И сошлись старики. Автобиография мисс Джейн Питтман - страница 9

стр.

— Я его не люблю, — говорит Би. — И никогда не любила. Чего ради мы пустили их на свою землю, ума не приложу. Приволокли свои мерзкие трактора и изуродовали нам всю землю.

— Беатриса, будь любезна, помолчи, — говорю я. — Сделай мне такое одолжение, Беатриса, очень прошу тебя. — Она поднесла ко рту стакан и опять присосалась к соломинке. — Джени, так кого ты знаешь, кто не любит Фикса?

— Я не знаю никого, кто его любит, — отвечает она.

— Думаешь, они его так ненавидят, что не побоятся Мейпса?

— То есть как это, мэм? — спрашивает она.

— Джени, я тебя предупредила, — говорю я. — Только "да" или "нет". Не струсят ли они перед Мейпсом со своими пустыми дробовиками?

— Я не понимаю, про чего вы говорите, мисс Мерль, — отвечает Джени, и чувствую, она вот-вот заплачет. — Не сердитесь, мэм, но я не пойму, про чего вы говорите.

— Сейчас я тебе объясню — про чего, — отвечаю я. — Один раз я тебе отвечу, ну а уж после этого отвечать будешь только ты. Белая девушка тридцати лет от роду, белая девушка, у которой мозги набекрень, явилась в деревню и утверждает, что она только что убила белого человека. Я прекрасно знаю, что убила его не она… убил Мату. Но ей хочется спасти Мату.
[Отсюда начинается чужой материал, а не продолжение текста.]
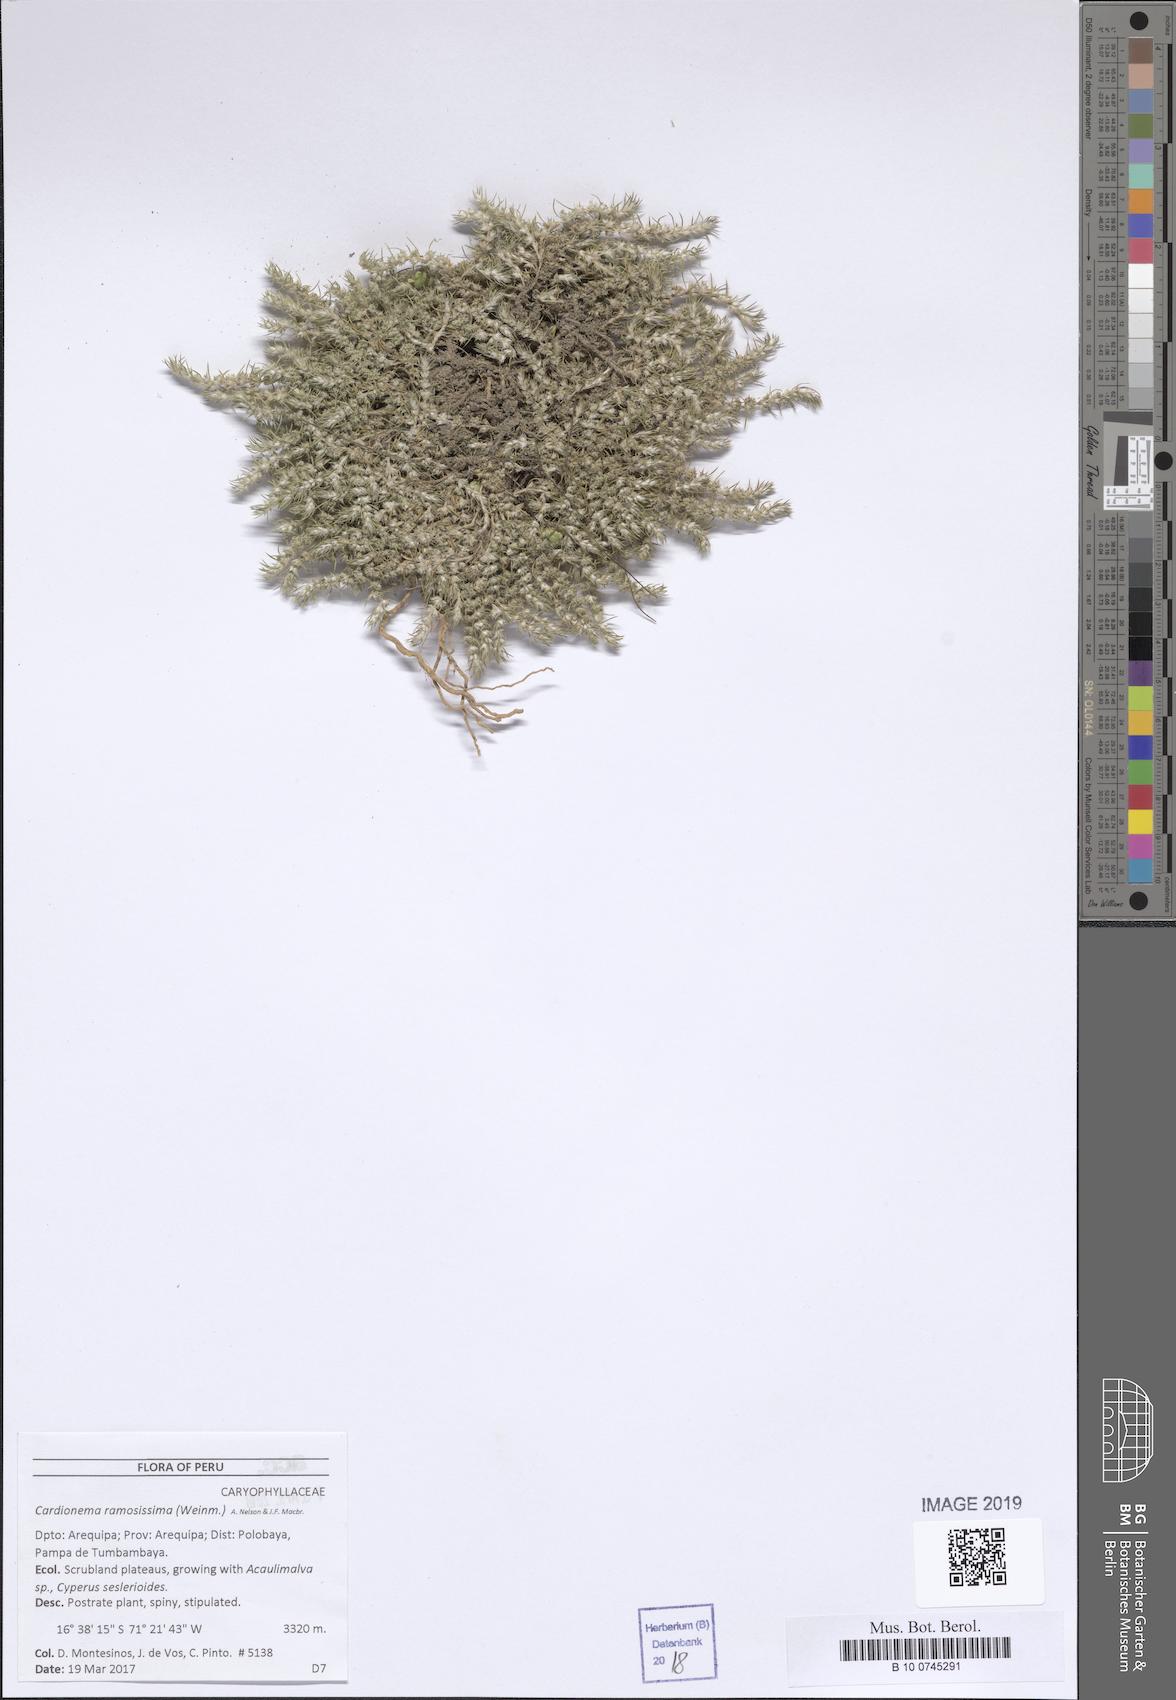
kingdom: Plantae
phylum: Tracheophyta
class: Magnoliopsida
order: Caryophyllales
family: Caryophyllaceae
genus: Cardionema
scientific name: Cardionema ramosissima
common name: Sandcarpet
Ей так этого хочется, что она готова для его спасения втянуть в эту заваруху всех чернокожих, что живут в нашем штате. Два старых дурака уже пришли, Руф и Джонни Пол, оба клянутся, что убили Бо Бутана. Но ей этого мало. Ей нужно еще. Еще десять человек, пятнадцать, двадцать… тысячу! Она хочет, чтобы все они притащили с собой дробовики двенадцатого калибра и гильзы из-под пятого номера, чтобы все они выстрелили из своих дробовиков и сохранили стреляные гильзы, так что, когда Мейпс укажет пальцем на Мату, каждый из них скажет… Так кого ты знаешь, кто не любит Фикса? Марш к телефону и звони им всем.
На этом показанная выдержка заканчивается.